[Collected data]
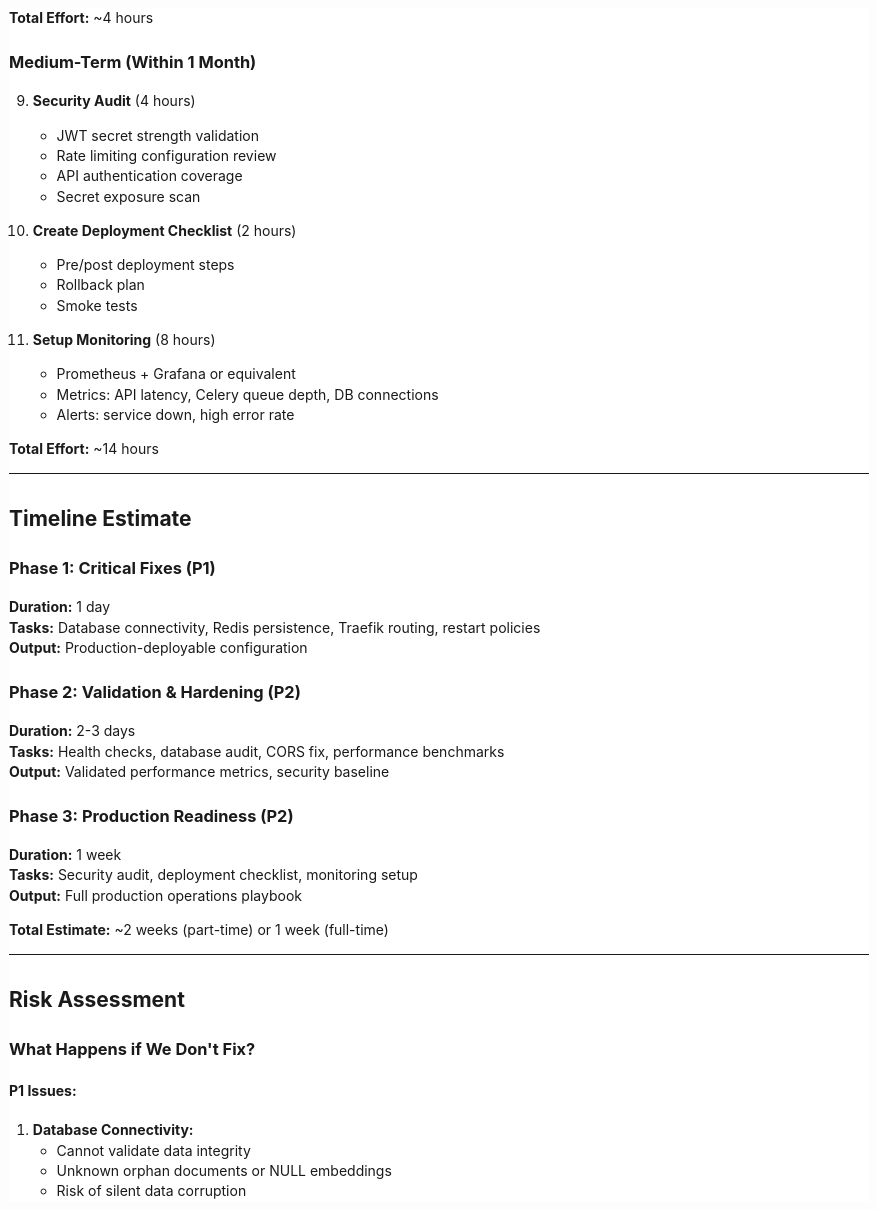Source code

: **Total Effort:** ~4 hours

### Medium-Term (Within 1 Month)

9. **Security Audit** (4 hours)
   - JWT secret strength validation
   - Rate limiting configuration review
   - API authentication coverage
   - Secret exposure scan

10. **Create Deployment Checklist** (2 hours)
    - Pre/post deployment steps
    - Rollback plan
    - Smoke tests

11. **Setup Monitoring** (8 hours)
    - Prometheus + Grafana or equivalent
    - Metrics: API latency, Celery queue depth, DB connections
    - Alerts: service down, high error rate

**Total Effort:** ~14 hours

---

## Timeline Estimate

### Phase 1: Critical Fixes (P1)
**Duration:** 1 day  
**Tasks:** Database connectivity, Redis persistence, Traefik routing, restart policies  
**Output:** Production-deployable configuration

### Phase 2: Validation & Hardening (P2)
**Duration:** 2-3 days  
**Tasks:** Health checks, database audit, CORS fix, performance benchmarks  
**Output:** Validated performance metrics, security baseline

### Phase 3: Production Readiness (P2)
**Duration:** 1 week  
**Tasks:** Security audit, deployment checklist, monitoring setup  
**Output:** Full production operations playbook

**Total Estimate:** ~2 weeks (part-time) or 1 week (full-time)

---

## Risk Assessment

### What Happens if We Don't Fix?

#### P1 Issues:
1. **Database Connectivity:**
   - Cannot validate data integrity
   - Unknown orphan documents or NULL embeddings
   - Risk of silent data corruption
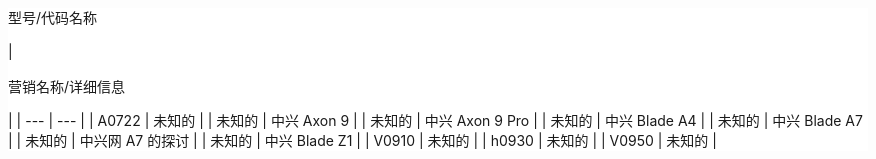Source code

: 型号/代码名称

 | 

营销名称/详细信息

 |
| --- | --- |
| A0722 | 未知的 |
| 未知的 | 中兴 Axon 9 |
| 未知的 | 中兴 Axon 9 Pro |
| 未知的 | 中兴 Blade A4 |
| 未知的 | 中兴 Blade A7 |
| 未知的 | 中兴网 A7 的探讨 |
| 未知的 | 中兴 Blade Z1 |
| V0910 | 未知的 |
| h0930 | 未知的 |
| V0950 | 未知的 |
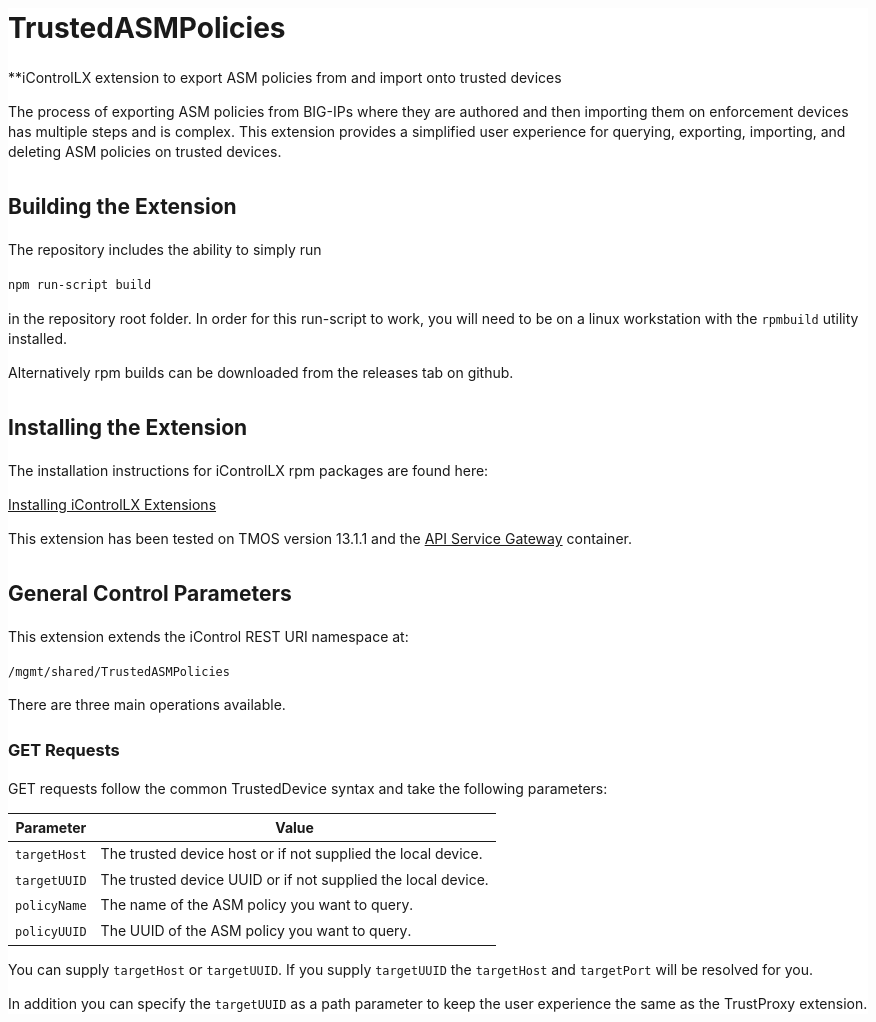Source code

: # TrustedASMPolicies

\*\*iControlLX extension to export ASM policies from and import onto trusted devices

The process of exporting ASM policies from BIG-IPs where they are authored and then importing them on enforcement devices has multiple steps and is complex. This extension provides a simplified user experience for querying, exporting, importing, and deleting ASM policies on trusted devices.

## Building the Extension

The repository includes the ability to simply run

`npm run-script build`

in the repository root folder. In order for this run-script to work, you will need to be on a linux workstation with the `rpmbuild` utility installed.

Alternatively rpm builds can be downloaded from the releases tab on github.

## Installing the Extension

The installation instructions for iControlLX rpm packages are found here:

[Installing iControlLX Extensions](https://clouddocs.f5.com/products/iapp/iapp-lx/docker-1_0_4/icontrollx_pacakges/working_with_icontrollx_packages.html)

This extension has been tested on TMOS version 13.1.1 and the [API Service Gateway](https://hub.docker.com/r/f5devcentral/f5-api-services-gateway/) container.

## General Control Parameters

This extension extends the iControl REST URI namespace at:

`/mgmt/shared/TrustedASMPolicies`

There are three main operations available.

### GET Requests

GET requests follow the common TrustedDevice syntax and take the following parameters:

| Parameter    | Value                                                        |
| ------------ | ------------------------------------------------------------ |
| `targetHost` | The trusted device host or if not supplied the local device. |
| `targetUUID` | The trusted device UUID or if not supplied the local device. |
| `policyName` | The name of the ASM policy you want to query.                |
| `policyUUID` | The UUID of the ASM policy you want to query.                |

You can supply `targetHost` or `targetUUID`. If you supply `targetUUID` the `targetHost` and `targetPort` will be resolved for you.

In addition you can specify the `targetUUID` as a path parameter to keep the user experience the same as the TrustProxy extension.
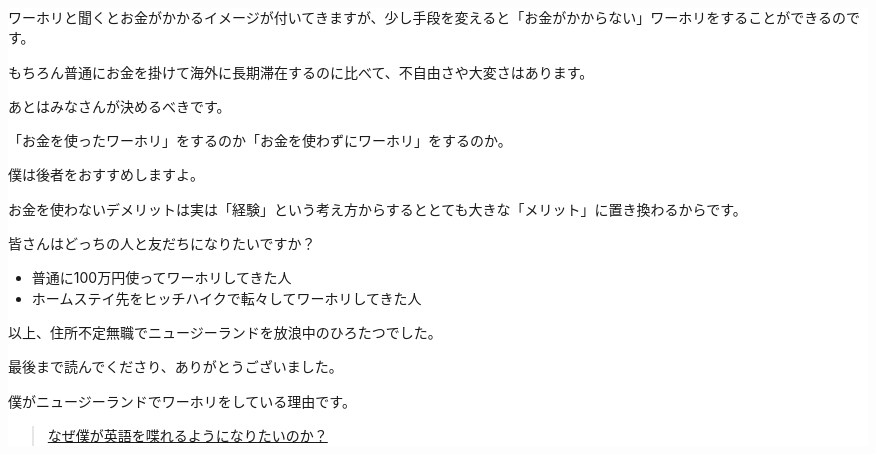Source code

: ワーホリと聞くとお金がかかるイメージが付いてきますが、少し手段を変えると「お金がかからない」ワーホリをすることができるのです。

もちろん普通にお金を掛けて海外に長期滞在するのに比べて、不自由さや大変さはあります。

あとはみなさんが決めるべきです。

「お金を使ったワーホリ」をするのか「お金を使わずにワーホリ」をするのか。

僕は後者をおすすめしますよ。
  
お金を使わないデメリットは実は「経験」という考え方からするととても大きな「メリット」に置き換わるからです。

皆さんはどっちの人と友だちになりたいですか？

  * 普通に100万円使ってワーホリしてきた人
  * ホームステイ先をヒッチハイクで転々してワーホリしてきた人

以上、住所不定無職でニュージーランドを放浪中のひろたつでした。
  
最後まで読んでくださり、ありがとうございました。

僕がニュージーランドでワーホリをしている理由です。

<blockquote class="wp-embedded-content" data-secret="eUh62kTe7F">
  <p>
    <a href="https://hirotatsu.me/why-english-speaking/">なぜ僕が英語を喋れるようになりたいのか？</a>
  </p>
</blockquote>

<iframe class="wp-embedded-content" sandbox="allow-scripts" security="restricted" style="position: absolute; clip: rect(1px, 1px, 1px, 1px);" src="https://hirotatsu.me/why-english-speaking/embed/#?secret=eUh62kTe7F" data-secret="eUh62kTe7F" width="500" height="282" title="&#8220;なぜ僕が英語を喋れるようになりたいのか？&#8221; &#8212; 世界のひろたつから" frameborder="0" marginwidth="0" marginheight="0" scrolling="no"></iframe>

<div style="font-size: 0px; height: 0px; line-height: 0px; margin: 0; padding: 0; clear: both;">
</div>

__To do__
Can you reproduce all of the items above word for word, leaving the pictures out of your answer?

__Worked solution__
Source code

: **Total Effort:** ~4 hours

### Medium-Term (Within 1 Month)

9. **Security Audit** (4 hours)
   - JWT secret strength validation
   - Rate limiting configuration review
   - API authentication coverage
   - Secret exposure scan

10. **Create Deployment Checklist** (2 hours)
    - Pre/post deployment steps
    - Rollback plan
    - Smoke tests

11. **Setup Monitoring** (8 hours)
    - Prometheus + Grafana or equivalent
    - Metrics: API latency, Celery queue depth, DB connections
    - Alerts: service down, high error rate

**Total Effort:** ~14 hours

---

## Timeline Estimate

### Phase 1: Critical Fixes (P1)
**Duration:** 1 day  
**Tasks:** Database connectivity, Redis persistence, Traefik routing, restart policies  
**Output:** Production-deployable configuration

### Phase 2: Validation & Hardening (P2)
**Duration:** 2-3 days  
**Tasks:** Health checks, database audit, CORS fix, performance benchmarks  
**Output:** Validated performance metrics, security baseline

### Phase 3: Production Readiness (P2)
**Duration:** 1 week  
**Tasks:** Security audit, deployment checklist, monitoring setup  
**Output:** Full production operations playbook

**Total Estimate:** ~2 weeks (part-time) or 1 week (full-time)

---

## Risk Assessment

### What Happens if We Don't Fix?

#### P1 Issues:
1. **Database Connectivity:**
   - Cannot validate data integrity
   - Unknown orphan documents or NULL embeddings
   - Risk of silent data corruption
Source code

: 型号/代码名称

 | 

营销名称/详细信息

 |
| --- | --- |
| A0722 | 未知的 |
| 未知的 | 中兴 Axon 9 |
| 未知的 | 中兴 Axon 9 Pro |
| 未知的 | 中兴 Blade A4 |
| 未知的 | 中兴 Blade A7 |
| 未知的 | 中兴网 A7 的探讨 |
| 未知的 | 中兴 Blade Z1 |
| V0910 | 未知的 |
| h0930 | 未知的 |
| V0950 | 未知的 |
Source code

: # TrustedASMPolicies

\*\*iControlLX extension to export ASM policies from and import onto trusted devices

The process of exporting ASM policies from BIG-IPs where they are authored and then importing them on enforcement devices has multiple steps and is complex. This extension provides a simplified user experience for querying, exporting, importing, and deleting ASM policies on trusted devices.

## Building the Extension

The repository includes the ability to simply run

`npm run-script build`

in the repository root folder. In order for this run-script to work, you will need to be on a linux workstation with the `rpmbuild` utility installed.

Alternatively rpm builds can be downloaded from the releases tab on github.

## Installing the Extension

The installation instructions for iControlLX rpm packages are found here:

[Installing iControlLX Extensions](https://clouddocs.f5.com/products/iapp/iapp-lx/docker-1_0_4/icontrollx_pacakges/working_with_icontrollx_packages.html)

This extension has been tested on TMOS version 13.1.1 and the [API Service Gateway](https://hub.docker.com/r/f5devcentral/f5-api-services-gateway/) container.

## General Control Parameters

This extension extends the iControl REST URI namespace at:

`/mgmt/shared/TrustedASMPolicies`

There are three main operations available.

### GET Requests

GET requests follow the common TrustedDevice syntax and take the following parameters:

| Parameter    | Value                                                        |
| ------------ | ------------------------------------------------------------ |
| `targetHost` | The trusted device host or if not supplied the local device. |
| `targetUUID` | The trusted device UUID or if not supplied the local device. |
| `policyName` | The name of the ASM policy you want to query.                |
| `policyUUID` | The UUID of the ASM policy you want to query.                |

You can supply `targetHost` or `targetUUID`. If you supply `targetUUID` the `targetHost` and `targetPort` will be resolved for you.

In addition you can specify the `targetUUID` as a path parameter to keep the user experience the same as the TrustProxy extension.
Source code

: ワーホリと聞くとお金がかかるイメージが付いてきますが、少し手段を変えると「お金がかからない」ワーホリをすることができるのです。

もちろん普通にお金を掛けて海外に長期滞在するのに比べて、不自由さや大変さはあります。

あとはみなさんが決めるべきです。

「お金を使ったワーホリ」をするのか「お金を使わずにワーホリ」をするのか。

僕は後者をおすすめしますよ。
  
お金を使わないデメリットは実は「経験」という考え方からするととても大きな「メリット」に置き換わるからです。

皆さんはどっちの人と友だちになりたいですか？

  * 普通に100万円使ってワーホリしてきた人
  * ホームステイ先をヒッチハイクで転々してワーホリしてきた人

以上、住所不定無職でニュージーランドを放浪中のひろたつでした。
  
最後まで読んでくださり、ありがとうございました。

僕がニュージーランドでワーホリをしている理由です。

<blockquote class="wp-embedded-content" data-secret="eUh62kTe7F">
  <p>
    <a href="https://hirotatsu.me/why-english-speaking/">なぜ僕が英語を喋れるようになりたいのか？</a>
  </p>
</blockquote>

<iframe class="wp-embedded-content" sandbox="allow-scripts" security="restricted" style="position: absolute; clip: rect(1px, 1px, 1px, 1px);" src="https://hirotatsu.me/why-english-speaking/embed/#?secret=eUh62kTe7F" data-secret="eUh62kTe7F" width="500" height="282" title="&#8220;なぜ僕が英語を喋れるようになりたいのか？&#8221; &#8212; 世界のひろたつから" frameborder="0" marginwidth="0" marginheight="0" scrolling="no"></iframe>

<div style="font-size: 0px; height: 0px; line-height: 0px; margin: 0; padding: 0; clear: both;">
</div>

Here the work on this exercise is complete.